- Native name: 中尾敏之
- Born: October 24, 1974 (age 50)
- Hometown: Fuji, Shizuoka
- Nationality: Japanese

Career
- Achieved professional status: October 1, 1998 (aged 23)
- Badge Number: 230
- Rank: 6 dan
- Retired: August 13, 2018 (aged 43)
- Teacher: Hisao Hirotsu [ja]
- Career record: 186–260 (.417)

Websites
- JSA profile page

= Toshiyuki Nakao =

Japanese shogi player

Toshiyuki Nakao (中尾 敏之, Nakao Toshiyuki) is a Japanese retired professional shogi player who achieved the rank of 5-dan.
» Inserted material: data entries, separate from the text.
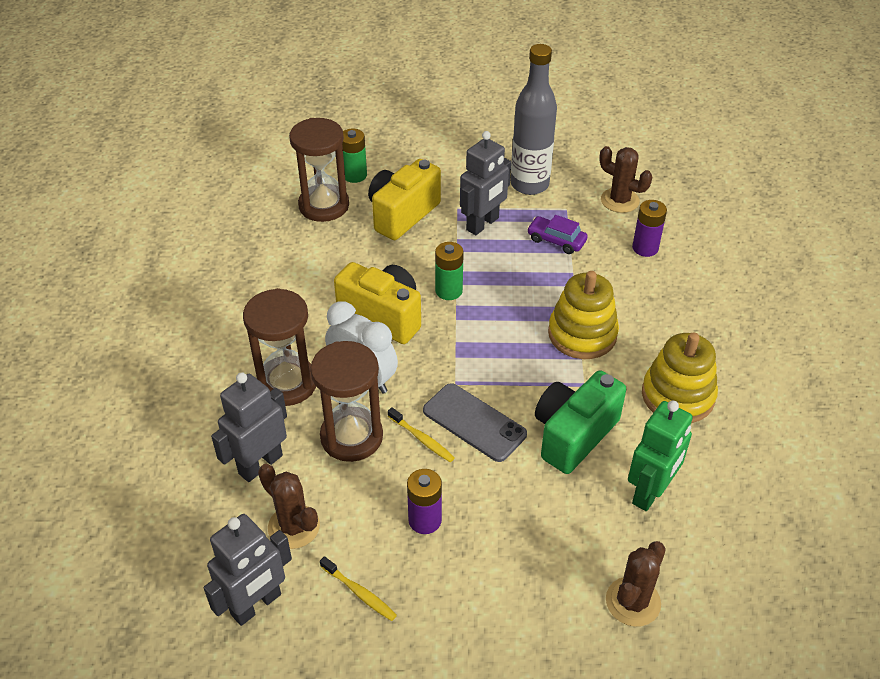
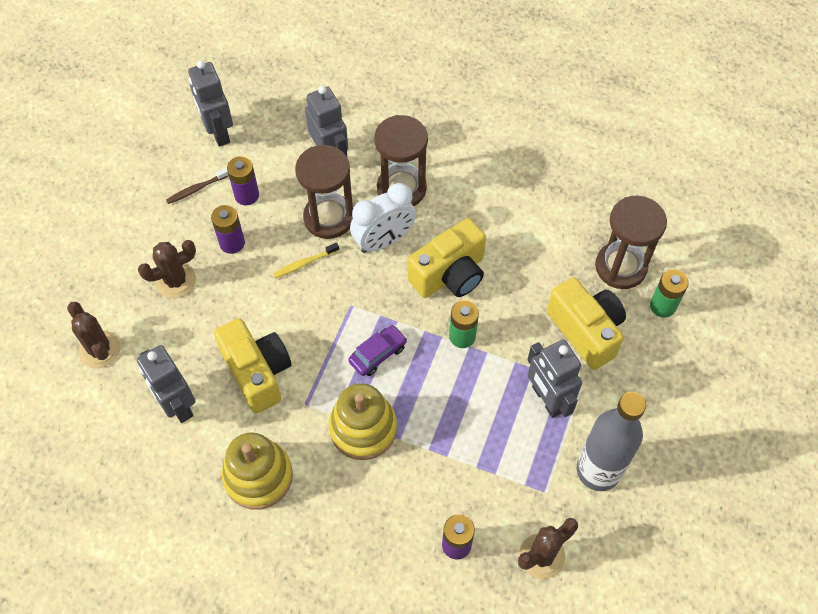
camera: 110 degrees right, 15 degrees up
brown cactus [258,464,320,549] -> brown cactus moved to [138,240,196,298]
yellow toothbrush [320,556,397,621] -> brown toothbrush [166,168,229,204]
grey phone [423,383,527,462] -> none
purple car [527,215,588,254] -> purple car moved to [348,325,407,376]
green camera [535,370,626,474] -> yellow camera [214,318,292,414]
green robot [628,401,693,511] -> grey robot [137,345,195,423]
none -> purple battery [227,156,259,205]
==Early life and apprenticeship==
Nakao was born on October 24, 1974, in Fuji, Shizuoka. He learned how to play shogi from his father when he was an elementary school first grade student. As a third grade junior high school student, Nakano entered the Japan Shogi Association's apprentice professional school in September 1989 at the rank of 6-kyū under the tutelage of shogi professional Hisao Hirotsu, and was awarded regular professional status and the rank of 4-dan on October 1, 1998 after finishing second behind Shin'ya Yamamoto in the 23rd Apprentice School 3-dan League (April 1998 – September 1998) with a record of 12 wins and 6 losses.

==Shogi professional==
Nakao retired from professional shogi on August 13, 2018. His career record was 186 wins and 260 losses for a winning percentage of 0.417.

===Promotion history===
The promotion history for Nakao was as follows:
- 6-kyū: 1989
- 1-dan: 1993
- 4-dan: October 1, 1998
- 5-dan: May 9, 2007
- Retired: August 13, 2019
- 6-dan: April 1, 2019

===Awards and honors===
Nakao received the 's Annual Shogi Award "Game of the Year Special Prize" (April 2017 – March 2018 shogi year) in April 2018 for his game against Mitsunori Makino.